Défi:
Rédigez la suite du texte sur le style Louis XVI en commençant après sa dernière phrase.

Style Louis XVI : 1770-1790
Le style Louis XVI est en place dès les dernières années du règne de Louis XV (vers 1770) et se prolonge jusqu’au début de la Révolution française.
En mai 1774, après cinquante-neuf ans de règne, Louis XV meurt de la variole au château de Versailles. L’aîné de ses petits-fils, le duc de Berry, devient Louis XVI. Le nouveau monarque a vingt et un ans ; son épouse, Marie-Antoinette d’Autriche, dix-neuf. Une lourde tâche, à laquelle ils sont mal préparés, les attend.
Zoom sur le contexte historique et culturel
En 1756, la France s’éloigne de la Prusse, son allié traditionnel, et se rapproche de l’Autriche, son ennemie héréditaire, et ce, afin de contrer la montée en puissance de la Prusse et de l’Angleterre. Ce renversement des alliances aboutit à la guerre de Sept Ans (1756-1763). Vaincue, la France perd ses colonies d’Amérique et beaucoup de son influence politique en Europe. Cette défaite, associée à l’usure du pouvoir – le règne de Louis XV a débuté en 1715 –, accroît l’impopularité de Louis XV.
L’union du dauphin (futur Louis XVI) et de l’archiduchesse d’Autriche, célébrée en 1770, est le gage de la nouvelle alliance diplomatique orchestrée par le duc de Choiseul, tout puissant ministre des Affaires étrangères.
Le début de la brillante carrière de Choiseul (1719-1785) avait été facilité par Mme de Pompadour, favorite royale à partir de 1745. Ambassadeur à Rome, puis à Vienne, il est nommé ministre des Affaires étrangères et son cousin le duc de Pralin, ministre de la Marine. Dans la décennie 1760, Choiseul s’impose comme un des hommes les plus puissants du royaume. Son opposition frontale à la comtesse du Barry contribue largement à sa disgrâce – sa sœur, la duchesse de Gramont, avait tenté en vain d’accéder au rang de maîtresse officielle.

Jeu de données:
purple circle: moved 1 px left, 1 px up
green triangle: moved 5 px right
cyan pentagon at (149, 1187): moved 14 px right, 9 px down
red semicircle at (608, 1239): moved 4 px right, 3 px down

Réponse attendue:
En 1770, sur ordre de Louis XV, le duc de Choiseul s’exile sur son splendide domaine de Chanteloup, près d’Amboise. La haute aristocratie se presse pour rendre visite au banni, défiant ainsi l’autorité royale. La mort de Louis XV ne ramène pas Choiseul au pouvoir comme il a dû l’espérer. Le nouveau roi lui préfère le comte de Maurepas.
Du domaine de Chanteloup, détruit dans les années 1820, il ne reste qu’une étonnante pagode qui ornait les jardins. Une tabatière semblable à celle-ci, conservée dans une collection privée, est ornée de vues de l’hôtel particulier parisien du duc de Choiseul.
Louis XVI et Marie-Antoinette, des personnalités opposées
Louis XVI, roi consciencieux
Louis XVI est intelligent, instruit, désireux de bien faire, mais inexpérimenté et pusillanime. L’exercice du pouvoir lui est difficile. Tout au long de son règne, il saura écouter les différents avis, mais peinera à trancher et à se tenir à ses décisions. Dès son accession au trône, Maurepas s’inquiétait de le voir céder au dernier qui a parlé. Par ailleurs, Louis XVI n’a jamais vécu ailleurs qu’au palais de Versailles – un monde à part –, il connaît mal son pays et son peuple. À l’exception de son sacre, traditionnellement célébré à Reims, il n’a effectué qu’un seul voyage, en Normandie en 1786.
L’objet de ce voyage était la visite du port de Cherbourg. Le roi y avait lancé un chantier pharaonique : la construction d’une digue de quatre kilomètres afin de fermer la baie. Cette digue devait se composer de 90 cônes de charpenterie de 20 mètres de haut, lestés de pierres une fois coulés au large. La rade ainsi créée serait défendue par quatre forts ; quatre-vingts vaisseaux français pourraient y prendre place face aux côtes anglaises.
Au cours de ce voyage de propagande, Louis XVI trouve le mot juste pour chacun et reçoit d’innombrables témoignages d’affection et de respect – de l’aubergiste de Laigle qui le prend dans ses bras aux officiers qui lui expliquent les travaux entrepris et s’étonnent des connaissances du roi en matière maritime. Féru de sciences, mais aux connaissances purement livresques, Louis XVI voit la mer pour la première fois de sa vie et assiste au coulage du 9e cône. Je n’ai jamais mieux goûté le bonheur d’être roi que le jour de mon sacre et depuis que je suis à Cherbourg ou encore L’amour de mon peuple a retenti jusqu’au fond de moi, écrit-il à Marie-Antoinette, enceinte et par conséquent restée à Versailles.
Le projet est suspendu par la Révolution. Il sera repris par Napoléon au début du 19e siècle suivant une technique différente, les cônes de bois ne résistant pas aux puissants courants de la Manche.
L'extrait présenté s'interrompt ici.